* Task brief: Among the lines below, which ones contain the word "wallander"? Copy every such line.

=== Begin Enclosure ===

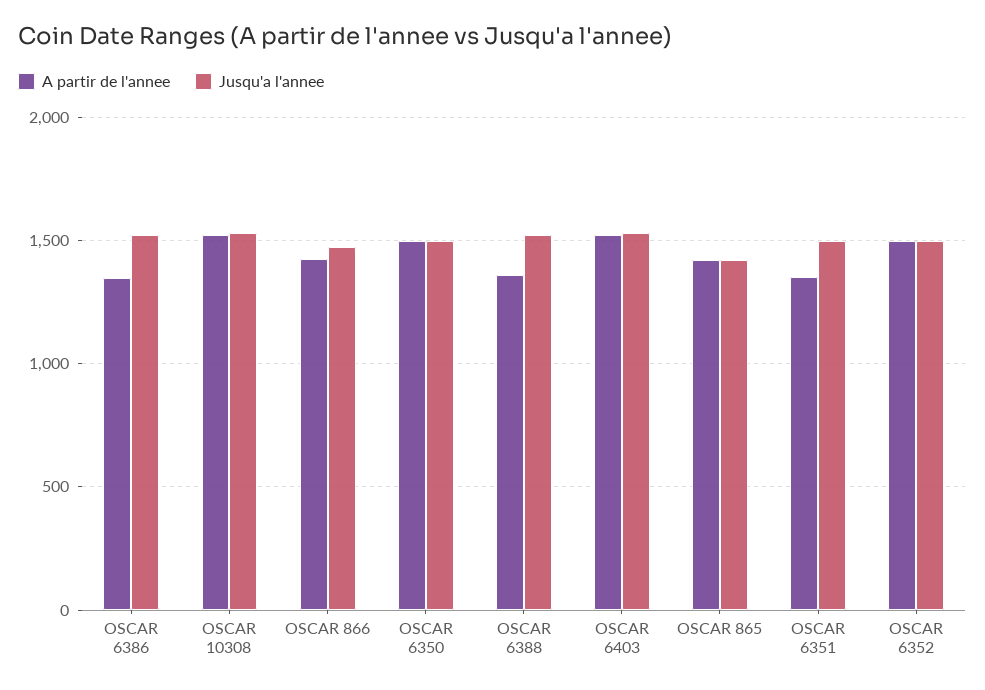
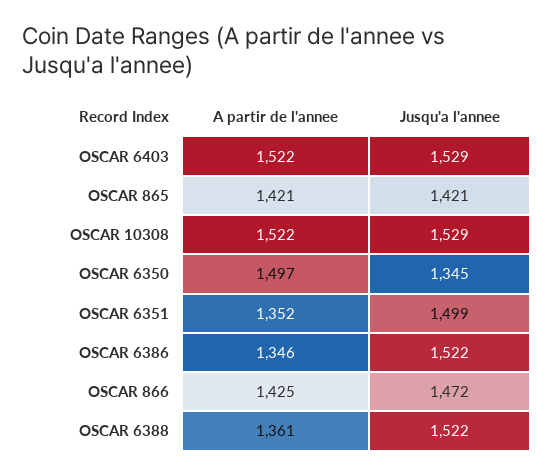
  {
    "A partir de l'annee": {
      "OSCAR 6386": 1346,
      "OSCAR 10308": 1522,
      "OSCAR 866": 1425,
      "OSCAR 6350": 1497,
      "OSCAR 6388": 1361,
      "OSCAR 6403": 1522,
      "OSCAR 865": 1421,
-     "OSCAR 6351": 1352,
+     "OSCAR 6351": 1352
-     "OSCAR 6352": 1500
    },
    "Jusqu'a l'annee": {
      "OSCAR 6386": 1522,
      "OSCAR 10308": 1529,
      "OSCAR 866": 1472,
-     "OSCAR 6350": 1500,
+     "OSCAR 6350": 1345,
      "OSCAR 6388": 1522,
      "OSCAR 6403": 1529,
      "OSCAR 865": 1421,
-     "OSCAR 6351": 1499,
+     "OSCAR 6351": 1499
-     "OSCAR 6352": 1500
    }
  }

=== End Enclosure ===
=== Begin Enclosure ===

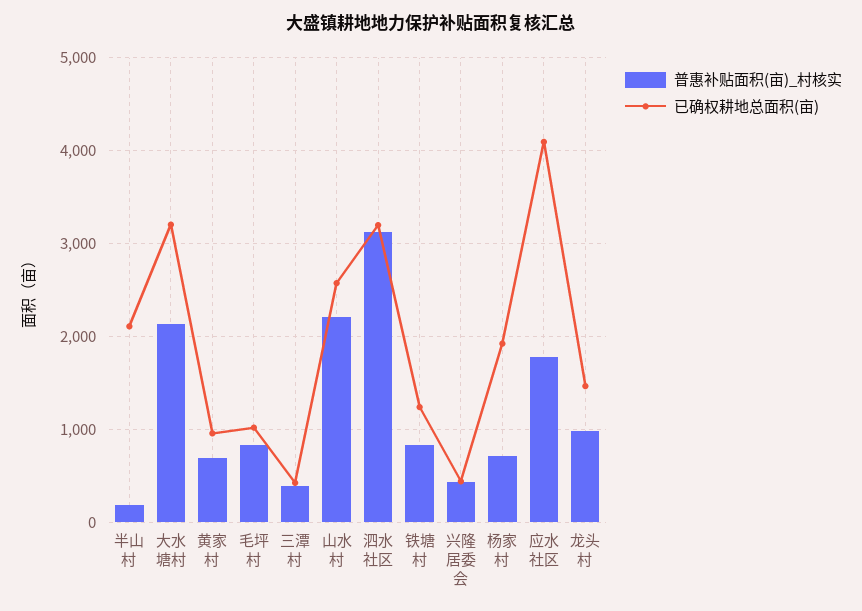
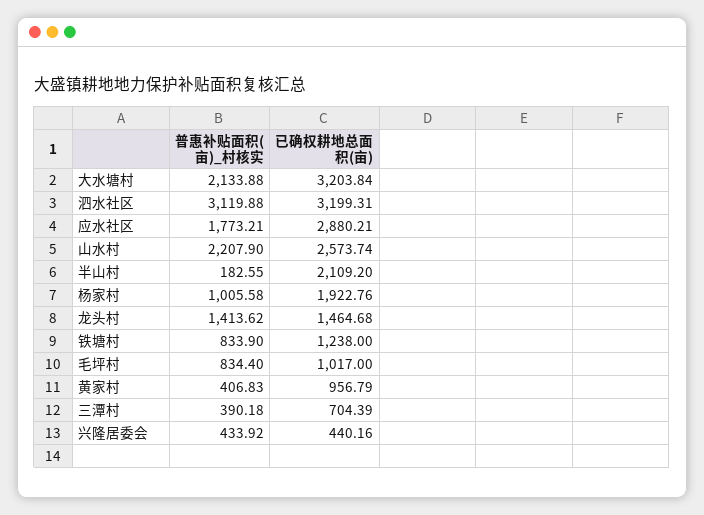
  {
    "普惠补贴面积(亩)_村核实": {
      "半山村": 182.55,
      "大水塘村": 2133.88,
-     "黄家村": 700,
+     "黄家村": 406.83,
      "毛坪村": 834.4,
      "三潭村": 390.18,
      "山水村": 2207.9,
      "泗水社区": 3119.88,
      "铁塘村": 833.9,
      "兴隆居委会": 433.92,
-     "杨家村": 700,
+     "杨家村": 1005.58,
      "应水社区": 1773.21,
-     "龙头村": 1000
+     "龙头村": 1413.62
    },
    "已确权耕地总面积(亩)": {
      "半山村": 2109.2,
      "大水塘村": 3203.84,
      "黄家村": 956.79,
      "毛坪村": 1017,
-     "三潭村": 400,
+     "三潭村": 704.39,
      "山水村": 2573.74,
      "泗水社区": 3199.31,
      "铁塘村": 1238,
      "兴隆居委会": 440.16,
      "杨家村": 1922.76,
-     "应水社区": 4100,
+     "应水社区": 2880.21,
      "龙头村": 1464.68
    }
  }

=== End Enclosure ===
=== Begin Enclosure ===

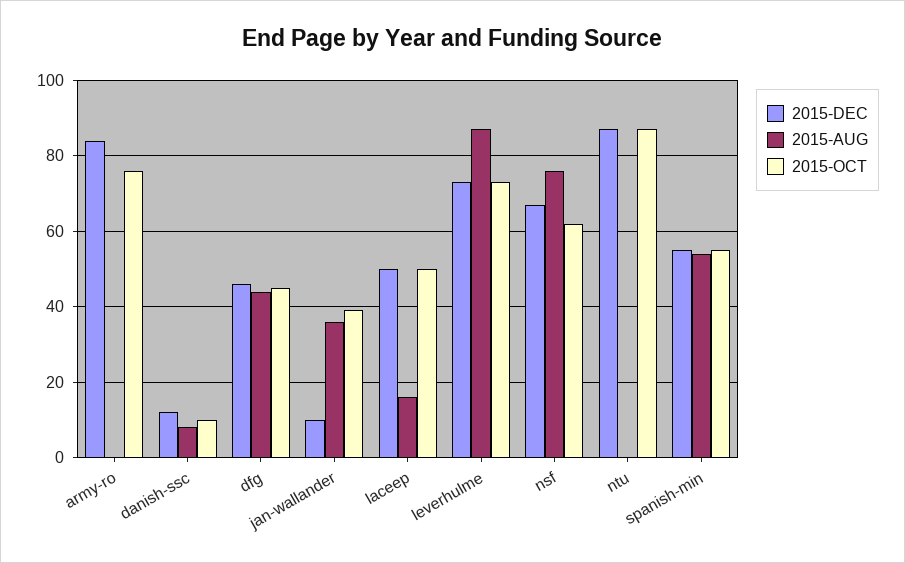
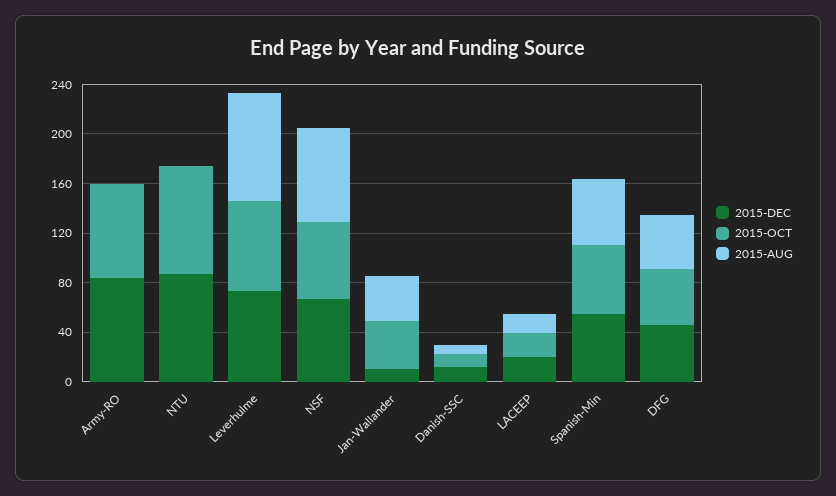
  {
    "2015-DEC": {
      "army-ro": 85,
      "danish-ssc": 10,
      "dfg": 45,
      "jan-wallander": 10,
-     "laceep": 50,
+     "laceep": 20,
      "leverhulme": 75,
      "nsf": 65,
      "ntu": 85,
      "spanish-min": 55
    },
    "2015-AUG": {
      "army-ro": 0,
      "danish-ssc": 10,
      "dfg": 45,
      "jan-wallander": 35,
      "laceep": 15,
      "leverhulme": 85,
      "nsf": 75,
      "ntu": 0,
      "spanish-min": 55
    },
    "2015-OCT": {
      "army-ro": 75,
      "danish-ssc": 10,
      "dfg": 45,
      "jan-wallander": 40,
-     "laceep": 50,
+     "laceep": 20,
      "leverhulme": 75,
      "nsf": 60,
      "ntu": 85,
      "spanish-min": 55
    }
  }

=== End Enclosure ===

* Answer space:
      "jan-wallander": 10,
      "jan-wallander": 35,
      "jan-wallander": 40,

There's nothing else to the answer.